We propose using R-Shief to sample Twitter activity during a popular political event, such as the Women’s March last month in Washington DC and around the country, or possibly an upcoming event, such as Donald Trump’s Supreme Court nominee process. With the help of pre-existing machine learning-based classification software, BotOrNot , we can make reasonably confident guesses as to whether a Tweet sent a specific Twitter handle is an automated account, one of the so called “twitter bots”; while the identification of twitterbots can be done almost as efficiently through sampling, we are also interested in more nuanced aspects of their behavior, creating a need to ‘fish’ for large number of twitterbots to perform further analysis on. With these automated techniques for twitterbot gathering, we hope to characterize twitterbot activity during political events and present our findings visually, using tools provided by the R-Shief software and others.
While the exact list of characterizations is still being developed, we have targeted a few questions which are both theoretically interesting and realistically observable based on the methods of data collection and analysis we have at our disposal.

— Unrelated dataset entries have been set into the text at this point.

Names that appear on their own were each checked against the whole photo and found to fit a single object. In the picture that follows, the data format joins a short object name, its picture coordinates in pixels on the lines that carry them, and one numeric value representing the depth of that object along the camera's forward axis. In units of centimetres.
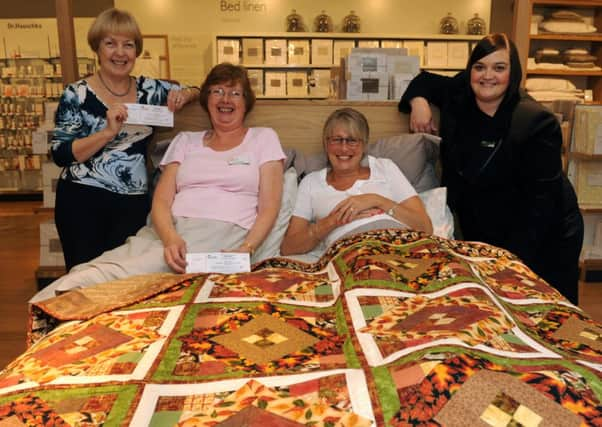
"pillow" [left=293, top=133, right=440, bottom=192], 219
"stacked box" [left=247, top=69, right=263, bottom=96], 579
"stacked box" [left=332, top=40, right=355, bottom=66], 579
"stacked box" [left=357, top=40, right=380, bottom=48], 581
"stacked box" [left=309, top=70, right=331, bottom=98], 580
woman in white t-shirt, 191
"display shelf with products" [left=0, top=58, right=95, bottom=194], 636
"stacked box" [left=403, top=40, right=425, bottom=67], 581
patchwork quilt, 91
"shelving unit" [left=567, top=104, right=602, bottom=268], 298
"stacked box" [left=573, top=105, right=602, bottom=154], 296
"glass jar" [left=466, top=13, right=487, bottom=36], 586
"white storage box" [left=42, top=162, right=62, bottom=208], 319
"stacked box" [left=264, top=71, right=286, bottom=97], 583
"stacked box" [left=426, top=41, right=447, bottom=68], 582
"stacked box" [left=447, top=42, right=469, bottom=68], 580
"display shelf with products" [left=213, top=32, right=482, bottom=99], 577
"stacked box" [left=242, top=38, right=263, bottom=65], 578
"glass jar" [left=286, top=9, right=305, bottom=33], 586
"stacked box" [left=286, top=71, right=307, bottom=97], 584
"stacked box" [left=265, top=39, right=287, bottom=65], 579
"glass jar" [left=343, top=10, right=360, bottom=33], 588
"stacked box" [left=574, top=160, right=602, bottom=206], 318
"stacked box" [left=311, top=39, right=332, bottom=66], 576
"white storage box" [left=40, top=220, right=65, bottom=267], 322
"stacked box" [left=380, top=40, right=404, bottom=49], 584
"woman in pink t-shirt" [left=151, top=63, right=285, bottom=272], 190
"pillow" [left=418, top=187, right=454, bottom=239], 206
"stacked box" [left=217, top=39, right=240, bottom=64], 582
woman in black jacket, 190
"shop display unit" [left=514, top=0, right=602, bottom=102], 466
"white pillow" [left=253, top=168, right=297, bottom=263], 194
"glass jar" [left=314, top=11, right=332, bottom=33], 584
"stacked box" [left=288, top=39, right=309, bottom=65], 578
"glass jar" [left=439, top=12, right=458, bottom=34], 591
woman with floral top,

Demographics: Do communities on different positions on the political spectrum have significantly different proportions of automated accounts? While it has been shown that the number of automated followers differs for certain political candidates, observing the ecosystems of automated accounts which exist for different political camps would yield insight into the social media activity of these ideological groups.
Thresholds: Is there a threshold of trending activity on a hashtag that triggers twitterbot activity? If so, what is that threshold? R-Shief conveniently segregates collected tweets by the time interval in which they were collected, leading us to wonder if there existed an identifiable threshold of authentic activity at which twitterbots begin to participate heavily? This threshold would be dependent on both the structure of the Twitter social network and specific twitterbot attributes. Additionally, can different thresholds be found for different events?
Impact: Is there any discernable goal of twitterbots on the social media conversation around the given topic (ie, dissemination of fake news, targeting of any specific people on twitter, promoting alternative analyses or politics to the majority of hashtag users, etc.). Although these accounts are widely assumed to be harmful to the user experience, little is known about the intentions of those who develop and deploy these accounts. While some accounts simply bolster the activity of those they follow (magnifying the perception of a public figure or idea), others hijack popular hashtags or intentionally spread misinformation.